> _INFORMATION SHOWN_
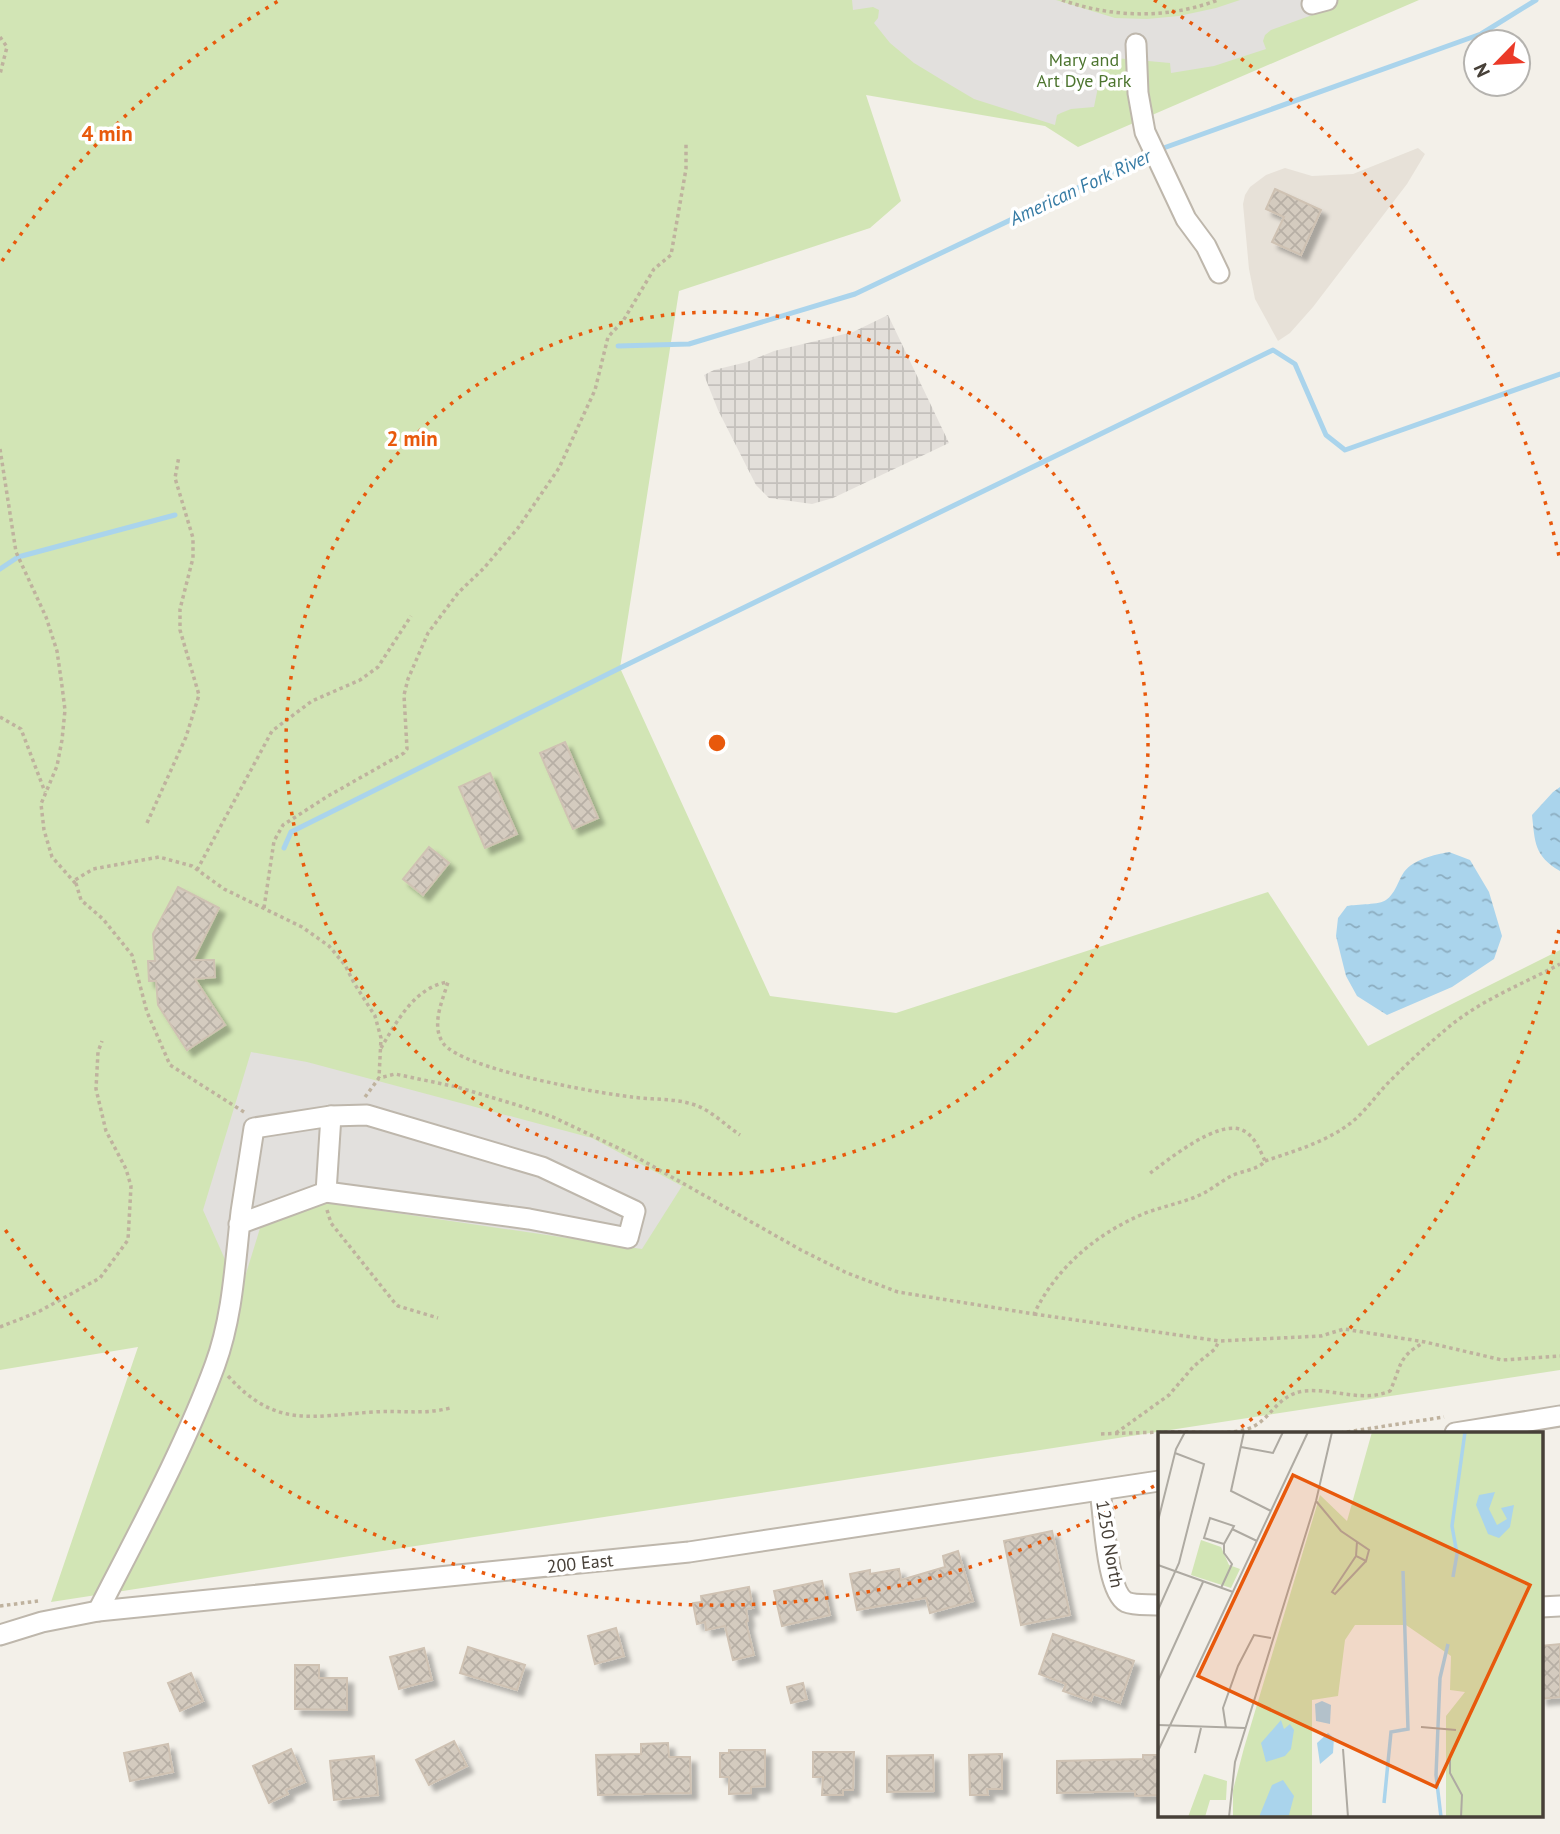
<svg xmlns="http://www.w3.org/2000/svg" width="1560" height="1834" viewBox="0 0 1560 1834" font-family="'PT Sans',sans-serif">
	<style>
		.residential { fill: #e7e1d8 }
		.industrial { fill: url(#industrial-grid) }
		.green { fill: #d2e5b5 }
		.parking { fill: #e2e0dd }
		.water { fill: url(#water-ripples) }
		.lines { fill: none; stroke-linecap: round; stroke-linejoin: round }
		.stream { stroke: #aad4ec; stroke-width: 5 }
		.building { fill: url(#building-cross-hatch); stroke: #cfc2b3; stroke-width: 2; filter: url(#shadow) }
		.minor-casing { stroke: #beb7ac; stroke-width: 23 }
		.path { stroke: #bfb29e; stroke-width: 3.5; stroke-dasharray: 3.5 3.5; stroke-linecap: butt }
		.minor { stroke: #fff; stroke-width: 19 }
		.ring { fill: none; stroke: #e8590c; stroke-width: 3.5; stroke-dasharray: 3.5 7 }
		.labels { text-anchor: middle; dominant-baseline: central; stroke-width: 7; stroke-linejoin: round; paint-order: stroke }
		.park-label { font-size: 18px; fill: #4d752f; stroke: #fff }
		.street-label { font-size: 18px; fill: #474038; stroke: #fff }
		.water-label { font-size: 19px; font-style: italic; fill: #367ba4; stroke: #fff }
		.inset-river { fill: none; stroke: #aad4ec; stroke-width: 3.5 }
		.inset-road { fill: none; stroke: #aeaaa2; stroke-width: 2 }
		.view { fill: #e8590c; fill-opacity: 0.15; stroke: #e8590c; stroke-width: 3.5 }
		.inset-edge { fill: none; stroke: #474038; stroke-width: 3.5 }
		.centre { fill: #e8590c; stroke: #fff; stroke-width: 3.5 }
		.ring-label { font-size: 21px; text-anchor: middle; font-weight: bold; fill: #e8590c; stroke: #fff; stroke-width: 7; stroke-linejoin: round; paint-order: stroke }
	</style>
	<defs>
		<pattern id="industrial-grid" width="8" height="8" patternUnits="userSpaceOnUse" patternTransform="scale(1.75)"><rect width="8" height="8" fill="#e3dfda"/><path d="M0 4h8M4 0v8" fill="none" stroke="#c4c0bc"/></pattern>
		<pattern id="water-ripples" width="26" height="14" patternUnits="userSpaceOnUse" patternTransform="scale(1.75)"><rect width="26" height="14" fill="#aad4ec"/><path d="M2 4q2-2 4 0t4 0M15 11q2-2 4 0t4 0" fill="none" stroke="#8cadc0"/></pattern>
		<pattern id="building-cross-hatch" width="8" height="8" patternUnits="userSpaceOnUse" patternTransform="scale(1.75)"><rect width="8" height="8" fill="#d4cbbf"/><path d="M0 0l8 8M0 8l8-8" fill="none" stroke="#b7afa5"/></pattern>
		<filter id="shadow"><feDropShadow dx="6" dy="6" stdDeviation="2" flood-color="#0004"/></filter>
	</defs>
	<rect width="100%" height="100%" fill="#f3f0e9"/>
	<polygon class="residential" points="1418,148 1425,154 1407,184 1313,307 1290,333 1278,341 1255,299 1249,269 1243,204 1245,195 1250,187 1266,175 1285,168 1312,176 1353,174"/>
	<polygon class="industrial" points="888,315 949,443 833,498 812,504 769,498 756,485 718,410 704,375 714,370 747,362 774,351 853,332"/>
	<polygon class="green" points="0,0 1419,0 1078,147 1045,126 866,95 901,201 870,228 679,291 620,668 770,996 896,1013 1268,892 1368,1046 1560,950 1560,1370 51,1602 138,1347 0,1370"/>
	<g class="parking">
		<polygon points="852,0 1056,0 1115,18 1147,19 1179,16 1216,8 1240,0 1312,0 1315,14 1271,30 1265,35 1263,41 1266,49 1214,66 1171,73 1170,63 1104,57 1094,107 1071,109 1061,113 1057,115 1055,125 974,99 942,80 914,63 890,43 874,23 878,18 879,10 873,7 853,10"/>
		<polygon points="251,1052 307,1062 592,1138 682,1186 642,1249 301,1199 261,1225 240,1293 203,1210"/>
	</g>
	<g class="water">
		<path d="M 1560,787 L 1560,871 C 1534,856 1535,842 1532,815 L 1553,792 Z"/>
		<path d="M 1449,852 L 1470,860 L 1489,892 L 1502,936 L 1494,959 L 1452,987 L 1387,1015 L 1357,996 L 1346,976 L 1336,936 L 1338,918 L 1347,906 C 1357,904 1380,905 1386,900 C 1395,894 1398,881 1404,872 C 1414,859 1434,855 1449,852 Z"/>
	</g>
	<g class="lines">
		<g class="stream">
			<polyline points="1158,150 1481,34 1536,0"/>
			<polyline points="618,346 689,344 855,294 1149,154"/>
			<polyline points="0,569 18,557 175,515"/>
			<polyline points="284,848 291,832 620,668 1273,350 1295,364 1326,435 1345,450 1560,374"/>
		</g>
	</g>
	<g class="building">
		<polygon points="1275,189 1321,210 1301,255 1272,242 1284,217 1266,209"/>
		<polygon points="565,742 598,818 573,829 540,753"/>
		<polygon points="490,773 517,834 485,848 459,787"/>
		<polygon points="429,847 449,863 423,895 403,879"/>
		<polygon points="178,887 219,908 193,960 214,960 215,977 195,979 225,1025 187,1050 158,1005 156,981 149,981 148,961 155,961 153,934"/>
		<polygon points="1052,1531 1070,1615 1021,1625 1004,1541"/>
		<polygon points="958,1551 973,1601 930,1613 926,1598 857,1610 850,1574 870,1570 870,1574 899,1569 901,1580 945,1567 943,1556"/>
		<polygon points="822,1581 830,1615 782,1626 774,1591"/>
		<polygon points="749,1587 753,1608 746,1609 748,1621 746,1622 754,1655 733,1660 725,1626 706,1630 705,1622 697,1624 693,1603 702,1602 701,1596"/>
		<polygon points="616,1628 624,1656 595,1664 588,1636"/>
		<polygon points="1053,1634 1134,1661 1120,1703 1093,1694 1091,1701 1063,1691 1066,1684 1039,1674"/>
		<polygon points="1560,1644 1560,1697 1541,1699 1541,1646"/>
		<polygon points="468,1647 525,1665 517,1690 460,1673"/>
		<polygon points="424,1648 432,1680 399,1689 390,1657"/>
		<polygon points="295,1665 319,1665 319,1678 347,1678 347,1710 295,1709"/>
		<polygon points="191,1673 203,1701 180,1711 168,1683"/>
		<polygon points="803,1683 807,1699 791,1703 787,1687"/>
		<polygon points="454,1741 467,1766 429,1785 416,1760"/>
		<polygon points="668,1743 669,1757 690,1757 691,1793 598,1795 596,1755 641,1754 641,1744"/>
		<polygon points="168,1744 173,1772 130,1781 124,1753"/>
		<polygon points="291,1749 305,1782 286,1790 288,1794 269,1803 253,1766"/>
		<polygon points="729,1750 765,1750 765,1786 751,1787 751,1793 729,1794 729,1777 720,1777 720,1753 729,1753"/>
		<polygon points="813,1752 854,1752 853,1790 843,1790 843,1795 822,1795 823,1777 813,1777"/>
		<polygon points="1002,1754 1002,1789 987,1789 988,1795 970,1795 969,1755"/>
		<polygon points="933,1755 934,1791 887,1792 887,1756"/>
		<polygon points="1143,1755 1159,1755 1159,1795 1135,1796 1135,1791 1057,1793 1057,1761 1143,1759"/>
		<polygon points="374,1756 378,1795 334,1800 330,1761"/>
	</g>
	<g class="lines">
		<defs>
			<g id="minor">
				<polyline points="1312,4 1327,0"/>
				<polyline points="1136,44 1138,93 1145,132 1186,219 1206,246 1219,273"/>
				<polyline points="326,1192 529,1219 628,1238 635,1211 542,1167 367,1115 331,1116"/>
				<polyline points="1455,1433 1560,1416"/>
				<path d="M 1100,1491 C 1104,1514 1106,1591 1126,1602 C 1135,1606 1149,1604 1159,1605"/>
				<polyline points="1541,1607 1560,1606"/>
				<path d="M 98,1611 C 138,1533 185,1447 215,1365 C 233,1316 235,1263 241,1212 L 254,1128 L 331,1116 L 326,1192 L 239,1224"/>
				<polyline points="0,1635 42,1622 98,1611 689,1552 1159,1481"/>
			</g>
		</defs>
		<use href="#minor" class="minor-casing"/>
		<g class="path">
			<path d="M 1062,0 C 1113,18 1168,19 1218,0"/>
			<polyline points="0,37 7,47 0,74"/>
			<polyline points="0,449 16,552 46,617 57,651 62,686 65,710 62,740 57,766 41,804 44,830 52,857 76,884"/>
			<polyline points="0,717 21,729 45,792"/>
			<polyline points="147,823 186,737 199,695 180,630 180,609 193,558 193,538 175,478 179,456"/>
			<polyline points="197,870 272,731 312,701 360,680 378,667 411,616"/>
			<polyline points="264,908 274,841 283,825 328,796 404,753 407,749 404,695 408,679 428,633 458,593 484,568 518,528 559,468 595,390 608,337 623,321 654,269 671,255 686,169 686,142"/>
			<path d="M 381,1048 C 397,1021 415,987 448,982 C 442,1002 431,1025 443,1043 C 461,1069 597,1093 632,1097 C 653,1100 675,1098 695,1105 C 712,1111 725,1125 740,1135"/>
			<path d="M 365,1097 L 379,1078 L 395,1074 L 457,1087 L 517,1105 L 553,1117 L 631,1154 L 801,1250 L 847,1273 L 898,1292 L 1034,1314 C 1056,1268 1096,1234 1143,1214 C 1163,1206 1184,1203 1204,1193 C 1213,1188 1222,1181 1231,1176 C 1241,1171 1258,1170 1265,1161 C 1260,1150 1254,1135 1242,1130 C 1218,1119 1168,1160 1149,1174"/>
			<polyline points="244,1112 170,1065 147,1012 132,955 103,919 81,900 75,880 93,869 159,857 192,866 224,889 302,927 329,946 345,965 354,983 375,1016 381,1038 379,1078"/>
			<path d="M 1265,1161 C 1294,1151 1323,1143 1348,1125 C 1366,1112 1377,1093 1393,1078 C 1409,1062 1426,1046 1444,1031 C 1478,1001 1521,985 1560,964"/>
			<polyline points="327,1210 331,1223 394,1302 398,1306 438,1318"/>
			<polyline points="1034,1314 1219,1341 1321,1336 1344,1329 1425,1342 1502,1360 1560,1356"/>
			<polyline points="0,1327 38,1312 100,1278 128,1240 131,1186 126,1169 106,1131 96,1089 98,1052 102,1041"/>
			<path d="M 228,1376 C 276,1429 311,1416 374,1412 C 401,1410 422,1415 450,1408"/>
			<polyline points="1116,1433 1169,1395 1194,1366 1215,1349 1219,1341"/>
			<polyline points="1340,1433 1444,1417"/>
			<path d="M 1101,1434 C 1128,1433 1155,1432 1182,1432 C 1203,1432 1227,1435 1247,1429 C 1271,1422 1275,1395 1304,1391 C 1333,1388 1362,1403 1390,1391 C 1401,1368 1397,1357 1423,1343"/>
			<polyline points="0,1606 38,1601"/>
		</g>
		<use href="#minor" class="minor"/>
	</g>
	<g class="ring">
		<circle cx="717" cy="743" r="431"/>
		<path d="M1559 930A862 862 0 0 1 1236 1431M1154 1486A862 862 0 0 1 2 1225M2 261A862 862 0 0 1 280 0M1154 0A862 862 0 0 1 1559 556"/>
	</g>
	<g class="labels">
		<g class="park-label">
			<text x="1084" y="59">Mary and<tspan x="1084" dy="21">Art Dye Park</tspan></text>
		</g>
		<g class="street-label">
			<text transform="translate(1110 1544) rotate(80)">1250 North</text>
			<text transform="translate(580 1563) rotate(-6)">200 East</text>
		</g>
		<g class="water-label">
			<text transform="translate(1080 187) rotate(-25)">American Fork River</text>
		</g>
	</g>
	<g transform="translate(1158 1432)">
		<rect width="385" height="385" fill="#f3f0e9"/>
		<path d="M 214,0 L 385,0 L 385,385 L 288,385 L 288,284 L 307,260 L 292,258 L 293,224 L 248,193 L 197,193 L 187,208 L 180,264 L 154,268 L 154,385 L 75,385 L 75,358 L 86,316 L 162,63 L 189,89 ZM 43,108 L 63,115 L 71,133 L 82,137 L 73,156 L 33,143 ZM 46,342 L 69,349 L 68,368 L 52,368 L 47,385 L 30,385 Z" fill="#d2e5b5"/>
		<path d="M 337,60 L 331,77 L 339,93 L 349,87 L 343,76 L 356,73 L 352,95 L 341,106 L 330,102 L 318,73 L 321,63 ZM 164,269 L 173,273 L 172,292 L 158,289 L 157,272 ZM 123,288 L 126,297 L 132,292 L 136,298 L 133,317 L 127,324 L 108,330 L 103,311 ZM 170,301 L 176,306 L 175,321 L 162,332 L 159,311 ZM 125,348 L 136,364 L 131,383 L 101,385 L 114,353 Z" fill="#aad4ec"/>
		<path class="inset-river" d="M 295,145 L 299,122 L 294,94 L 307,0M 226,371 L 233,300 L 250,297 L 245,139M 283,385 L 278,343 L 282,246 L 290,212"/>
		<path class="inset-road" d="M 86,0 L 73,59 L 113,79M 83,15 L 115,21 L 125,0M 158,69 L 183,99 L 211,118 L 208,129 L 198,124 L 199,110M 0,89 L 18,17 L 27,0M 74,97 L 99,109M 198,124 L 174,160 L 177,162 L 208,129M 0,133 L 75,160M 63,156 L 74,132 L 66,121 L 66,112 L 46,106 L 52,86 L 76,94 L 66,112M 0,178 L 21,131 L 46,32 L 17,21M 0,249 L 45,150M 0,293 L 87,296M 263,295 L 298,298M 68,296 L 65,276 L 80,234 L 96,203 L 113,206M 185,317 L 190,385M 0,319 L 150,0M 37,321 L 43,296M 292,323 L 292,341 L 304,363 L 303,385M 71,385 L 77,330 L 158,69 L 174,0"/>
		<path class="view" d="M 135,43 L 372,153 L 278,355 L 40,244 Z"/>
		<rect width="385" height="385" class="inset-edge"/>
	</g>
	<circle cx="717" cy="743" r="10" class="centre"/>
	<g class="ring-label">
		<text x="107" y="141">4 min</text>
		<text x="412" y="446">2 min</text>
	</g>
	<g transform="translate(1497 63) rotate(245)"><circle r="33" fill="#ffffff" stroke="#b5b3af" stroke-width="2"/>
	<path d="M0-5L12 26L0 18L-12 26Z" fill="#eb3a28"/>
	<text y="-10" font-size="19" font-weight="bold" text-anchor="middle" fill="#474038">N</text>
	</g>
</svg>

> _THE PROBLEM_
Show all lines from the data that contain "linecap".

> _WORKED SOLUTION_
		.lines { fill: none; stroke-linecap: round; stroke-linejoin: round }
		.path { stroke: #bfb29e; stroke-width: 3.5; stroke-dasharray: 3.5 3.5; stroke-linecap: butt }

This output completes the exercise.